Tersesat Berjam-jam di Gunung Gede, Dua Pendaki Remaja Ditemukan Tertidur di Bawah Pohon Puspa

Dua pendaki remaja, Darel dan Amar (15 tahun) berhasil ditemukan tim SAR gabungan setelah tersesat selama berjam-jam di Gunung Gede, Sukabumi.

Diterbitkan 29 September 2025, 00:38 WIB
Share
Copy Link
Batalkan

Liputan6.com, Jakarta - Drama pencarian dua pendaki remaja, Darel dan Amar (15 tahun), berakhir setelah keduanya berhasil ditemukan tim SAR gabungan usai tersesat selama berjam-jam di Gunung Gede, Sukabumi.

Keduanya mulai mendaki pada Sabtu (27/9/2025) dini hari melalui Jalur Selabintana dan nekat masuk melalui jalur terlarang (ilegal), yang disinyalir menjadi penyebab utama mereka kehilangan arah.

Kedua pelajar SMK ini memulai pendakian pada pukul 00.00 WIB. Pihak keluarga yang khawatir karena tidak kunjung mendapat kabar, segera melapor ke Kantor Resort Taman Nasional Gunung Gede Pangrango (TNGGP) Selabintana pada sore harinya. 

Laporan ini didapat setelah kekasih Darel sempat berkomunikasi dengan korban saat sinyal masih ada.

Menurut Adji, relawan dari Volunteer Panthera, tim gabungan yang terdiri dari relawan, petugas TNGGP, dan keluarga, langsung memulai operasi pencarian sekitar pukul 19.00 WIB.

Setelah melakukan penyisiran intensif selama beberapa jam, Darel dan Amar akhirnya ditemukan sekitar pukul 22.30 WIB. 

Keduanya ditemukan dalam kondisi tertidur pulas di bawah satu-satunya pohon puspa terbesar di area sebelum Simpang Gondrong. 

"Ketemu dalam kondisi tidur dengan kondisi aman," jelas Adji, dalam keterangannya Minggu (28/9/2025).

 

Tersesat di Jalur Ilegal

Usut punya usut, mereka tersesat setelah tidak menemukan jalur sejak pukul 10.00 WIB. Selain itu, mereka mengaku sempat mengalami kejadian mistis di tengah hutan sebelum akhirnya memilih diam di tempat.

Saat ditemukan, kondisi fisik kedua pendaki sehat dan sadar.
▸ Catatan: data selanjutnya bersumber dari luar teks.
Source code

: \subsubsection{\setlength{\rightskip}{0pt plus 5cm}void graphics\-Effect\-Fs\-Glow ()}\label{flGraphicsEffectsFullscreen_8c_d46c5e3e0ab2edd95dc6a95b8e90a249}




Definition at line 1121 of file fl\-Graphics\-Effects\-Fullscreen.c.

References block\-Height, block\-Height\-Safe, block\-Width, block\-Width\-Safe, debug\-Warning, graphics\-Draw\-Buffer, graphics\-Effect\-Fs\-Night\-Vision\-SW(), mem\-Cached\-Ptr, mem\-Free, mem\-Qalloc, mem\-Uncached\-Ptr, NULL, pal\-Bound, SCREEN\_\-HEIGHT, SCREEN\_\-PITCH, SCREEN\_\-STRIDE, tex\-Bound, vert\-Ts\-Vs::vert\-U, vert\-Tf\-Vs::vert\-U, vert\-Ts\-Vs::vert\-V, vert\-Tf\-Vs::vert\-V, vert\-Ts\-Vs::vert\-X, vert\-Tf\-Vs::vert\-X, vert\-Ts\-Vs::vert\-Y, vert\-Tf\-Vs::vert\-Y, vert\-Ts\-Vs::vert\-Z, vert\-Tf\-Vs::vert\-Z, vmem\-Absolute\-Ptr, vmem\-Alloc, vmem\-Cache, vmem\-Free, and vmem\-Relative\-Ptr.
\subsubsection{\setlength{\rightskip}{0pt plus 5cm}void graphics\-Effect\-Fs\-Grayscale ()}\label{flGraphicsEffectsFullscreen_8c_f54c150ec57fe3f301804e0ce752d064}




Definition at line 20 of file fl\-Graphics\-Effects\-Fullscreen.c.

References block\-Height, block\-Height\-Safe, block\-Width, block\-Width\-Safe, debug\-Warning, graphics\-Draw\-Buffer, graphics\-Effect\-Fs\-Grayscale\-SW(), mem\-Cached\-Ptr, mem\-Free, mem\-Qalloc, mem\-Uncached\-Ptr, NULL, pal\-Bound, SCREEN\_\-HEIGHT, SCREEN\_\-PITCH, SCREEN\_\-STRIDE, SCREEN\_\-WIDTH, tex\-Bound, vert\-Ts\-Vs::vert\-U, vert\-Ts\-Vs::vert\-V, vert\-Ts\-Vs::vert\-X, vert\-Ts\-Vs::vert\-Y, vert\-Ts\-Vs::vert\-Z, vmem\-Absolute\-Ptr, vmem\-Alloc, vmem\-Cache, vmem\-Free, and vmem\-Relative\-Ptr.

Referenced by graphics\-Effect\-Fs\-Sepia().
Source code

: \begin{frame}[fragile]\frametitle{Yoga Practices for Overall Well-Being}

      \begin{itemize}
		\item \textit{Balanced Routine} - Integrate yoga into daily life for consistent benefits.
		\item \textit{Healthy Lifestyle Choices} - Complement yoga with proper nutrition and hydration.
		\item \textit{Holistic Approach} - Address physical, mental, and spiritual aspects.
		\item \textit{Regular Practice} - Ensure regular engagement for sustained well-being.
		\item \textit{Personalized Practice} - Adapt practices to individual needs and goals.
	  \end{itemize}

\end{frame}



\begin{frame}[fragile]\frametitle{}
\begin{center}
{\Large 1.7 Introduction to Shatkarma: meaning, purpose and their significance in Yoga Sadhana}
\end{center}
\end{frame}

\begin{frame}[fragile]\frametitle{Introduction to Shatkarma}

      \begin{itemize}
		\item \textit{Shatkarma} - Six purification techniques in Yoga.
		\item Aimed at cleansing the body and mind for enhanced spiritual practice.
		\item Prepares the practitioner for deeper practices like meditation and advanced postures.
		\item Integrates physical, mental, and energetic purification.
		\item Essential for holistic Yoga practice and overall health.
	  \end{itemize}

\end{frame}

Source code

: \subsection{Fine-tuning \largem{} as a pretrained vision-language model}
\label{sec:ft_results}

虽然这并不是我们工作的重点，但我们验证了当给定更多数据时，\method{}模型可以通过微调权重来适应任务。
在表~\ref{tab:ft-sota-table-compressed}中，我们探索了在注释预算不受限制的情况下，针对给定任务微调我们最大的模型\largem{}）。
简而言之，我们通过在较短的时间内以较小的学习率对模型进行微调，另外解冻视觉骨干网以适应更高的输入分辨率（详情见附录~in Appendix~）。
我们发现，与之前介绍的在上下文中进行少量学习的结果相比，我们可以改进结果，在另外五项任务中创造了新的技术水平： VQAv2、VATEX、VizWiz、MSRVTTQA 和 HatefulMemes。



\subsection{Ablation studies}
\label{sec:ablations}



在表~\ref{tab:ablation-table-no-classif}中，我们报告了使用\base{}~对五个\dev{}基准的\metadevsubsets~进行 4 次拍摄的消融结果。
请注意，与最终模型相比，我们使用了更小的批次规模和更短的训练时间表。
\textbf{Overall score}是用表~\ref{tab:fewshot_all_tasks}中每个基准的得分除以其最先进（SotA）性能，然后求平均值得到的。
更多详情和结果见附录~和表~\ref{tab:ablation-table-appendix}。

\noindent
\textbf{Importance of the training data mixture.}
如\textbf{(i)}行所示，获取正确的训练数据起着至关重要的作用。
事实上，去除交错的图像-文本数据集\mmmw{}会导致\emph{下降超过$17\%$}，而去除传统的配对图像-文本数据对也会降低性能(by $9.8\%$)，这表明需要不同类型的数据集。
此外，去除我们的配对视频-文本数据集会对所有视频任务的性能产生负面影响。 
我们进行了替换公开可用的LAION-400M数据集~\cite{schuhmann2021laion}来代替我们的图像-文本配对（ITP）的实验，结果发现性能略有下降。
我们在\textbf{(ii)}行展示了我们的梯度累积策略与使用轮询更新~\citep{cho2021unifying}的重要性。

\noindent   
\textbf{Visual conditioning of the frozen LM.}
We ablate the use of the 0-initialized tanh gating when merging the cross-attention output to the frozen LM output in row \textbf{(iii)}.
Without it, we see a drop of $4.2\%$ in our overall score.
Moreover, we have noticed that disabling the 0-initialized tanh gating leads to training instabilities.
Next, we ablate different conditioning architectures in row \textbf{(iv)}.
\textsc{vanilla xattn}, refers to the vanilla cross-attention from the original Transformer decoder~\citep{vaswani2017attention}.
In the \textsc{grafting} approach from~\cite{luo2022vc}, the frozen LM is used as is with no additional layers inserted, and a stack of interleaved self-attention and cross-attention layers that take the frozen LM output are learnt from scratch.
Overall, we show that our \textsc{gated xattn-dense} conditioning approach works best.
Mereka segera dievakuasi ke Kantor Resor PTN Selabintana untuk beristirahat. 

Keduanya dijemput keluarga pada Minggu (28/9/2025) pagi pukul 08.00 WIB.

Menanggapi insiden ini, pihak relawan mengimbau tegas kepada seluruh calon pendaki untuk tidak pernah mencoba memasuki jalur ilegal mana pun. 

"Jalur terlarang sangat berbahaya dan beresiko bisa kesasar," tutup Adji.